Musician R. Kelly, center, leaves the Daley Center after a hearing in his child support case in 2019, in Chicago. Matt Marton/Associated Press, file

R. Kelly, the disgraced R&B singer currently serving a 30-year prison sentence for federal racketeering and sex trafficking charges, has managed to release a new album, provocatively titled “I Admit It.”

The 13-song album, credited to Kelly as the main writer with “D. Johnson” as producer,” covers usual Kelly terrain on tracks like “I Got It” and “Good Old Days” until the final three tracks, a 19-minute long triptych where he “confesses” to relationships with fans and straying on a partner, while obliquely acknowledging and protesting his long, sordid list of sex crime convictions.

“They’re brainwashed, really? Kidnapped, really? Can’t eat, really?
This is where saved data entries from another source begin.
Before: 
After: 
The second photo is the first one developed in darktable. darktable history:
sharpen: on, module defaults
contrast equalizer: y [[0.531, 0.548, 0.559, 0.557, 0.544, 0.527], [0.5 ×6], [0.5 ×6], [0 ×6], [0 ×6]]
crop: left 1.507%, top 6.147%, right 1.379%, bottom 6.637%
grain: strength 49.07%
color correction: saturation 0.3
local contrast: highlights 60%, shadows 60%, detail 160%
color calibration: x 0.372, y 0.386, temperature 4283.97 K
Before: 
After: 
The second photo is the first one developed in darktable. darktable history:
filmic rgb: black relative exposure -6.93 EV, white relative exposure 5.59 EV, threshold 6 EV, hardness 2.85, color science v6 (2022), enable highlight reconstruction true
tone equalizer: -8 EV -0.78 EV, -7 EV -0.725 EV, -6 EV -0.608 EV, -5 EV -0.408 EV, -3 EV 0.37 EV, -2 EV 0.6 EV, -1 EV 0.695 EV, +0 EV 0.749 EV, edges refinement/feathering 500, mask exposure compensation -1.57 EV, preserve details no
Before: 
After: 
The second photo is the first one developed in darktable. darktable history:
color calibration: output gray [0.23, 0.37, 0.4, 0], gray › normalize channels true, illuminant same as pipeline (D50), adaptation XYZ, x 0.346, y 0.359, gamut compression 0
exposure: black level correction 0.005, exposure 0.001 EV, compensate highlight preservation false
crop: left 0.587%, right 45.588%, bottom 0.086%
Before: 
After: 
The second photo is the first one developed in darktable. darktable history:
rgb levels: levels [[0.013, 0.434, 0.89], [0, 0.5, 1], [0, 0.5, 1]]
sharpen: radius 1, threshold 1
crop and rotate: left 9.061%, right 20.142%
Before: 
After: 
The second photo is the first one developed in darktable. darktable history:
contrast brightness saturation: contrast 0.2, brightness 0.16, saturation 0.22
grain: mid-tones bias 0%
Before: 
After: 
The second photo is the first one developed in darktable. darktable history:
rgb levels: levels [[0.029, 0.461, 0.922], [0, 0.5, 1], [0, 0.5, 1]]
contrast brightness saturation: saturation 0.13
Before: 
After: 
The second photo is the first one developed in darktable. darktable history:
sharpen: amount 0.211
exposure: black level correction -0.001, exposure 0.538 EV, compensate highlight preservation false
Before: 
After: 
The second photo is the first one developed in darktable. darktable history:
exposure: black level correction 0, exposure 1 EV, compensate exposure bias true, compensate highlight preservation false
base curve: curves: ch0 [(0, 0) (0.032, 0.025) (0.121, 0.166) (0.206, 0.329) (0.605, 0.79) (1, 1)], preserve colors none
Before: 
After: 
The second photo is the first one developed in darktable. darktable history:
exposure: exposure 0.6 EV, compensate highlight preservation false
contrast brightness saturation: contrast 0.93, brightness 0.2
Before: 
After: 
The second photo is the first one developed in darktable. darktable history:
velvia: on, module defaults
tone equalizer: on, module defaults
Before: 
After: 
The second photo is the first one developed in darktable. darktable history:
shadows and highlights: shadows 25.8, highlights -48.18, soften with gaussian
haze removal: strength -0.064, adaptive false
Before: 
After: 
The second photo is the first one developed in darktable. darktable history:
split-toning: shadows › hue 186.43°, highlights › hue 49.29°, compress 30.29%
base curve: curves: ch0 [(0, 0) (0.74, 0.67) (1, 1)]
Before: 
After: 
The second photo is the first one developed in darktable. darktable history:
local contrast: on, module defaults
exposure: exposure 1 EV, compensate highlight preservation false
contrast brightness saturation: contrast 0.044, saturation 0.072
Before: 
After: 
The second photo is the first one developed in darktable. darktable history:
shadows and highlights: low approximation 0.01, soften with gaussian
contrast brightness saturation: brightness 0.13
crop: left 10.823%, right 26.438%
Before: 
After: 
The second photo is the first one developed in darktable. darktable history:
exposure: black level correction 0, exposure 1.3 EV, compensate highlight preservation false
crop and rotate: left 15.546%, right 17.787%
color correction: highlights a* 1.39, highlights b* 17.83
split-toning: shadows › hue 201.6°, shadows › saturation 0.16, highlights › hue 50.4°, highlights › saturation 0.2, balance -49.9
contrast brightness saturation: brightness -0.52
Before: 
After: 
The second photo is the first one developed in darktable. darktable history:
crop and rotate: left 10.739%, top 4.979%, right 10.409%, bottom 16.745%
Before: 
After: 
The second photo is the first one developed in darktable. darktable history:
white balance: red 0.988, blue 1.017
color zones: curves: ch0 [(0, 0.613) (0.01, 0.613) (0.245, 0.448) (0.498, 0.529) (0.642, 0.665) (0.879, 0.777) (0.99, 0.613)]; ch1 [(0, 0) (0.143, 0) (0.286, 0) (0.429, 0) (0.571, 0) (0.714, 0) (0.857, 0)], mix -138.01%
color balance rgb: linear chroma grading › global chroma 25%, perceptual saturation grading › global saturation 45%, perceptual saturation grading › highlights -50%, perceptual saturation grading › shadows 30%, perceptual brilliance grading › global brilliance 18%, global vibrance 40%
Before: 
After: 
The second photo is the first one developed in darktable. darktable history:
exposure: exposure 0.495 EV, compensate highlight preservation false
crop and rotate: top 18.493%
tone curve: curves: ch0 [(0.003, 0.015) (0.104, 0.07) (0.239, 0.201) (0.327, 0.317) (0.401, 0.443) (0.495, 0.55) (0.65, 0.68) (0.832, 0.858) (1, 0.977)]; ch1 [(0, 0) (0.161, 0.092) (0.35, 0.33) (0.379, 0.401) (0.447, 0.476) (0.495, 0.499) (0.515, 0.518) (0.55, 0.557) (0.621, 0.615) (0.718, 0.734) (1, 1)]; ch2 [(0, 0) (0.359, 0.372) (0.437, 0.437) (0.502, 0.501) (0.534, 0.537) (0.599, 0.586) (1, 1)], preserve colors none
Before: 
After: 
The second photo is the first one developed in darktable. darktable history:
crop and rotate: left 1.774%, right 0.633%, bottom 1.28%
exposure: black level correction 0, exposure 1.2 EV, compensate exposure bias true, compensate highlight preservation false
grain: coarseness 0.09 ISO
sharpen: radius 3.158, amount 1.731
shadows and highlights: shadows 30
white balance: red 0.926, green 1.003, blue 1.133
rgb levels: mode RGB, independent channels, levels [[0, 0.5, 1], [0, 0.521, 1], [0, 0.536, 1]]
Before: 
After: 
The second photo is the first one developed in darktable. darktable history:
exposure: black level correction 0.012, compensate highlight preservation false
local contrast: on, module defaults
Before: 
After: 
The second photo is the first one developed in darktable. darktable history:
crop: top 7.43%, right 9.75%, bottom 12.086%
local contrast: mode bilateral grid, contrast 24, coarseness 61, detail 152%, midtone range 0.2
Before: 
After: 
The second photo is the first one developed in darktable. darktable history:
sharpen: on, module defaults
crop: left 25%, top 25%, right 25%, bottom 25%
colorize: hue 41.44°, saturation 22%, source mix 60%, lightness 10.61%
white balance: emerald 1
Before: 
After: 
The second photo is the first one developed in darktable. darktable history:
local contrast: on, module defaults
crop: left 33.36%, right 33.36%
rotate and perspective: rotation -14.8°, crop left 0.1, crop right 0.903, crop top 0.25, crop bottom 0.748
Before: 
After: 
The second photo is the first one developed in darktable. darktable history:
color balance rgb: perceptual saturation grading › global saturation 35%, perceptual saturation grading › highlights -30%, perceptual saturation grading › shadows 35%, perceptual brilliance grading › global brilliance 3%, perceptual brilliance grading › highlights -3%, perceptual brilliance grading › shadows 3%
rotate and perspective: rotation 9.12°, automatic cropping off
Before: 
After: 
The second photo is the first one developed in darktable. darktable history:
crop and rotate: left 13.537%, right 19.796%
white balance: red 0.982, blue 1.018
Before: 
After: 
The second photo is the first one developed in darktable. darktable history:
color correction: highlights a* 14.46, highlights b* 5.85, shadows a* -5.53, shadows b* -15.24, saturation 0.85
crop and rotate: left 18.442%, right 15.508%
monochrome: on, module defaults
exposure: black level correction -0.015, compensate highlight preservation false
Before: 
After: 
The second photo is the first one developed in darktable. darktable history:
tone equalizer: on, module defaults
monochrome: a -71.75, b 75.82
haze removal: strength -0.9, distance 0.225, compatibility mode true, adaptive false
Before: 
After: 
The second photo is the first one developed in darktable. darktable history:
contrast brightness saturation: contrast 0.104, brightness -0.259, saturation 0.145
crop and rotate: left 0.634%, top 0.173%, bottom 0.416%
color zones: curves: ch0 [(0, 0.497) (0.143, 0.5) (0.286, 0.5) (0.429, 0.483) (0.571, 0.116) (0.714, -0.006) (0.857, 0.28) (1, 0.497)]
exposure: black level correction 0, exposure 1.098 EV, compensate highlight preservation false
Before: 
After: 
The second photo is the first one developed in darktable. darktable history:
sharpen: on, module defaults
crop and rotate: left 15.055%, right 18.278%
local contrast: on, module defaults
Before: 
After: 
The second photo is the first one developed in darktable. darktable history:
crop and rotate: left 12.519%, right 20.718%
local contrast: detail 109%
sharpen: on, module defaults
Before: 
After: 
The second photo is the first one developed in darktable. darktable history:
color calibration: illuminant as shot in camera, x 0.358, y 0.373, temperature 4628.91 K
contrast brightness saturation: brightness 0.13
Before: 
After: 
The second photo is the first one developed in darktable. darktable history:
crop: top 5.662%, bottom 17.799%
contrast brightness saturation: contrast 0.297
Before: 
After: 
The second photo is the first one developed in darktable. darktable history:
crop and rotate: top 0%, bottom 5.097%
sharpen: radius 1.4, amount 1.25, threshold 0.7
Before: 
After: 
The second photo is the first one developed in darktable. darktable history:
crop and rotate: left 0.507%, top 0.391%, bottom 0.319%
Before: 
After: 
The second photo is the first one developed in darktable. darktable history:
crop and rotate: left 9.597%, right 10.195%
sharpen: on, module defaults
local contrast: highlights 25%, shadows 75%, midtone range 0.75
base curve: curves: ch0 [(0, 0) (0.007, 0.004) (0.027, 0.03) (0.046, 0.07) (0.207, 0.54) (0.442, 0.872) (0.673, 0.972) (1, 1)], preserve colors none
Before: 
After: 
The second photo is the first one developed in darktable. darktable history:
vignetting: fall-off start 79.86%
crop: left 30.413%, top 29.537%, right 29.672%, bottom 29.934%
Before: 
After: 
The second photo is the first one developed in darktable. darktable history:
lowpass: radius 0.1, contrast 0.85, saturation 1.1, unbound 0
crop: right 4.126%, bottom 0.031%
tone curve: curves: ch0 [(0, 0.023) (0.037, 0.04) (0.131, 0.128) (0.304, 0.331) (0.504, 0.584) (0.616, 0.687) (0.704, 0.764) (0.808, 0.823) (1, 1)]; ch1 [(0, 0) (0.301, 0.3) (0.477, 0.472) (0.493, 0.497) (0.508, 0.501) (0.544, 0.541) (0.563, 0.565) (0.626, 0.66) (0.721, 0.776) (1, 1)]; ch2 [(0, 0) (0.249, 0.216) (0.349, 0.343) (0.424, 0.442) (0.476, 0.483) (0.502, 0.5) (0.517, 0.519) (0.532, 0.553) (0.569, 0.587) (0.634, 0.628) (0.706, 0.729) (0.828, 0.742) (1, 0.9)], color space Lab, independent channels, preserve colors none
Real talk, that s– sound silly,” he sings on one song, referring to testimony that he ran what amounted to a sex cult.

Kelly first posted a version of those final three album tracks on Soundcloud in 2018. “I Admit It” was briefly available to stream on Apple Music and Spotify before both services pulled it down on Friday. The album is distributed by Ingrooves, which is part of Virgin Music Group, a division of Universal Music Group.

The label credited on “I Admit It,” Legacy Recordings, is the back-catalog imprint of Sony Music. Sony dropped Kelly in 2019 following the release of the documentary series “Surviving R. Kelly.” Sony said in a statement that “I Admit It” was a bootleg and not a formal release, and an attorney for Kelly told Variety that the singer isn’t responsible for the album either, and he is “having intellectual property stolen from him.”

Kelly was a fixture in pop and R&B for much of the ’90s and 2000s, releasing hugely successful singles like “I Believe I Can Fly” and “Ignition (Remix),” though allegations of sexual assault and abuse of minors dogged him throughout his career until his eventual federal convictions in June. His last official release was the single “No Problems” in September 2021.

Kelly will face additional sentencing on an Illinois child pornography conviction in February.